======
SoMaJo
======

Introduction
============

SoMaJo is a state-of-the-art tokenizer for German web and social media
texts that won the `EmpiriST 2015 shared task
<https://sites.google.com/site/empirist2015/>`_ on automatic
linguistic annotation of computer-mediated communication / social
media. As such, it is particularly well-suited to perform tokenization
on all kinds of written discourse, for example chats, forums, wiki
talk pages, tweets, blog comments, social networks, SMS and WhatsApp
dialogues.

The system is described in greater detail in Proisl and Uhrig (2016).

Installation
============

SoMaJo can be easily installed using pip::

  pip install SoMaJo

Usage
=====

Using the tokenizer executable
------------------------------

You can use the tokenizer as a standalone program from the command
line. General usage information is available via the ``-h`` option::
  
  tokenizer -h

To tokenize a text file according to the guidelines of the EmpiriST
2015 shared task, just call the tokenizer like this::
  
  tokenizer -c <file>

If you do not want to split camel-cased tokens, simply drop the ``-c``
option::
  
  tokenizer <file>

The tokenizer can also output token class information for each token,
i.e. if it is a number, an XML tag, an abbreviation, etc.::
  
  tokenizer -t <file>

Using the module
----------------

You can easily incorporate the tokenizer into your own Python
projects. All you have to do is import ``somajo.Tokenizer``, create a
``Tokenizer`` object and call its ``tokenize`` method::

  from somajo import Tokenizer
  
  tokenizer = Tokenizer(split_camel_case=True, token_classes=False)
  tokens = tokenizer.tokenize(paragraph)

Evaluation
==========

SoMaJo was the system with the highest average F₁ score in the
EmpiriST 2015 shared task.

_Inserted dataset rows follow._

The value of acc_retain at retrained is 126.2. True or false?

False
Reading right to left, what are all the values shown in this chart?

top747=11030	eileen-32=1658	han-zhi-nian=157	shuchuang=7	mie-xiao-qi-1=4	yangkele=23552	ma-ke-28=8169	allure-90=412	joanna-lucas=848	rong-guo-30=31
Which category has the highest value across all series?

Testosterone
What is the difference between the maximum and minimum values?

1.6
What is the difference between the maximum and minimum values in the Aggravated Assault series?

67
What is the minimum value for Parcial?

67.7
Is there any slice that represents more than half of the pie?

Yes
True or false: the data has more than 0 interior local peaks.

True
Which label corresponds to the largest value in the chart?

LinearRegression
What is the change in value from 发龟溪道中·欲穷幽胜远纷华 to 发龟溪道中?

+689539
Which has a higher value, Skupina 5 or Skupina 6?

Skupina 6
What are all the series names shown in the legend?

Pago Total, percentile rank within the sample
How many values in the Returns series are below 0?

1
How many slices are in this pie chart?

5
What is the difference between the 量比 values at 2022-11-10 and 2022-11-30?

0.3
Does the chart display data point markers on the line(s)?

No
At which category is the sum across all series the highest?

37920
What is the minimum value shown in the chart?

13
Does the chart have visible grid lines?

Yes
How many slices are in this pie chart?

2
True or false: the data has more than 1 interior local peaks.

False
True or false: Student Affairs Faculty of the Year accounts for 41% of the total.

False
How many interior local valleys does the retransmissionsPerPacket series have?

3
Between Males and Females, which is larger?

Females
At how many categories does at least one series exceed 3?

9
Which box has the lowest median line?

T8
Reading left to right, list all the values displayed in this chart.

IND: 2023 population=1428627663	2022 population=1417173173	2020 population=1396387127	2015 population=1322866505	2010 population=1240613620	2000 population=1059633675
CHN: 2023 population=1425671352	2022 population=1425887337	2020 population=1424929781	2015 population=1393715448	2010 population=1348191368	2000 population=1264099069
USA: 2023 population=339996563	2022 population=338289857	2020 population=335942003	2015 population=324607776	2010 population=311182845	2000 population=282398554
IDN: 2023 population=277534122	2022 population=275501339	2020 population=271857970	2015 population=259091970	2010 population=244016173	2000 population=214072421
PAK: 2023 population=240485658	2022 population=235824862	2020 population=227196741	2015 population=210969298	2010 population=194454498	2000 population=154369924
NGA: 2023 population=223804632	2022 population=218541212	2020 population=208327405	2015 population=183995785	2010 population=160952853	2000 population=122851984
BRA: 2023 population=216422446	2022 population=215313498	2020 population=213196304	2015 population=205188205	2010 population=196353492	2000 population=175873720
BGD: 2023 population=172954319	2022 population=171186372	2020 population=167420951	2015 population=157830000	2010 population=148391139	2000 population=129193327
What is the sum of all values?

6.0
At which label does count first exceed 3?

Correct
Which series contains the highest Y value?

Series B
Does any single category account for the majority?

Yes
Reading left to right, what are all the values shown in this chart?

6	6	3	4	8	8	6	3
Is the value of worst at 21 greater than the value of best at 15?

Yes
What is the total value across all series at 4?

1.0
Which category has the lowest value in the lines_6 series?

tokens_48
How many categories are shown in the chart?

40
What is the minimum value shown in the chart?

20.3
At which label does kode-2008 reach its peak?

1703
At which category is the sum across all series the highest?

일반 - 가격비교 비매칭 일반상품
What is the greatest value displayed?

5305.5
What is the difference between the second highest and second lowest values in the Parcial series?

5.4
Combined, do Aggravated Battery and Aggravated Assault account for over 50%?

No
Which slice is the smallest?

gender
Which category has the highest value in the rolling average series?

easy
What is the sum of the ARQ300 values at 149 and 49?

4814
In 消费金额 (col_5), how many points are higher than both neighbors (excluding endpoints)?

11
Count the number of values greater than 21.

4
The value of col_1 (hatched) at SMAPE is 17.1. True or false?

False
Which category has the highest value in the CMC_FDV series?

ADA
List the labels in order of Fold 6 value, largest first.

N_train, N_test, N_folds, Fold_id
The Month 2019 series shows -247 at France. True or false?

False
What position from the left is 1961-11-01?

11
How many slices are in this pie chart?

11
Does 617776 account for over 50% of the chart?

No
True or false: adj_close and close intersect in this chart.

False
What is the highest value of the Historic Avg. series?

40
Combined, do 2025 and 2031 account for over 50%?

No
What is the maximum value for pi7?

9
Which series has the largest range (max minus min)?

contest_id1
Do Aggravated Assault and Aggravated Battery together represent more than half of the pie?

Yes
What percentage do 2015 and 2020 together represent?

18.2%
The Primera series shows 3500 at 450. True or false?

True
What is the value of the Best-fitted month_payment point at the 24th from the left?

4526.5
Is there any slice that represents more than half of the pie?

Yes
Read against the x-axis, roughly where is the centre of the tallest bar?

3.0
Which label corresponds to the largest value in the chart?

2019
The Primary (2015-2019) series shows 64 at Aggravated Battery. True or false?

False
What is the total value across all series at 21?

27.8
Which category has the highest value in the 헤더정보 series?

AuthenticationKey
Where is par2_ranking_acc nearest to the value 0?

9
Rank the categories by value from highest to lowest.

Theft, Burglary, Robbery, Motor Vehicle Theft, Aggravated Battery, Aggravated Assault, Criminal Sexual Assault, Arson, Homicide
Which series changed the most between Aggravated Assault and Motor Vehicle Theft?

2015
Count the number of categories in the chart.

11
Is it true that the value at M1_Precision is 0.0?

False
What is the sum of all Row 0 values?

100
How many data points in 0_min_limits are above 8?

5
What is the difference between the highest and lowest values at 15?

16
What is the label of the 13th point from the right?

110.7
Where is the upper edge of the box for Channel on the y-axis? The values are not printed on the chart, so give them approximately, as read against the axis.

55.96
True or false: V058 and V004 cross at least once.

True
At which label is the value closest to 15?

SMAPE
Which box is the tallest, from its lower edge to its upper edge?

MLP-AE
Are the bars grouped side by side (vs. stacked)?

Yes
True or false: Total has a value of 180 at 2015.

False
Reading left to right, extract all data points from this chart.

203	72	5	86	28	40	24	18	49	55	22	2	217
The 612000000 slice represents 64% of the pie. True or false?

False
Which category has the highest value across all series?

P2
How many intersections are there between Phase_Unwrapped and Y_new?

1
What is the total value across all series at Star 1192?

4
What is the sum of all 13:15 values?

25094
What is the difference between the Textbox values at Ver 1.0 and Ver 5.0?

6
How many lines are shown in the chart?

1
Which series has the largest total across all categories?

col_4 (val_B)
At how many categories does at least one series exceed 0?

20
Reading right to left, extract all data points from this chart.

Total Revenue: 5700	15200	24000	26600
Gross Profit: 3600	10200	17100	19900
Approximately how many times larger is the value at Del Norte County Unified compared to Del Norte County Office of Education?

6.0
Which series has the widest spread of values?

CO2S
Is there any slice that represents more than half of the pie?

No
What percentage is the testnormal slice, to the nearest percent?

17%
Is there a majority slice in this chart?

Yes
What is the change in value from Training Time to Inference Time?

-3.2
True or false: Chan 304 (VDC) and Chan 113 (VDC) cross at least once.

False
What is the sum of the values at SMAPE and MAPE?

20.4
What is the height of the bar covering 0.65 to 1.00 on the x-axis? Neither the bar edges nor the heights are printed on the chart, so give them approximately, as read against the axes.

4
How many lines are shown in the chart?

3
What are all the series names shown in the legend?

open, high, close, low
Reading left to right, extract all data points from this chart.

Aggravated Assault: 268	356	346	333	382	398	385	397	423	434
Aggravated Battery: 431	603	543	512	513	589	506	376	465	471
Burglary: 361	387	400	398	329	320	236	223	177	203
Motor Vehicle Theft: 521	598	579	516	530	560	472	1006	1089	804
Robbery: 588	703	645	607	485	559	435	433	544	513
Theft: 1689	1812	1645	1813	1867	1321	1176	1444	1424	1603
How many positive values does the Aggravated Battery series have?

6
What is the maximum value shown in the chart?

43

The performance of the current version on
the two test sets is summarized in the following table\ [1]_:

====== ========= ====== ===========
Corpus Precision Recall F₁
====== ========= ====== ===========
CMC    99.62     99.56  99.59
Web    99.83     99.92  99.87
====== ========= ====== ===========

.. [1] Training and test sets are available from the `official website
       <https://sites.google.com/site/empirist2015/home/shared-task-data>`_.

References
==========

- Proisl, Thomas, Peter Uhrig (2016): “SoMaJo: State-of-the-art
  tokenization for German web and social media texts.” In: Proceedings
  of the 10th Web as Corpus Workshop (WAC-X). ACL.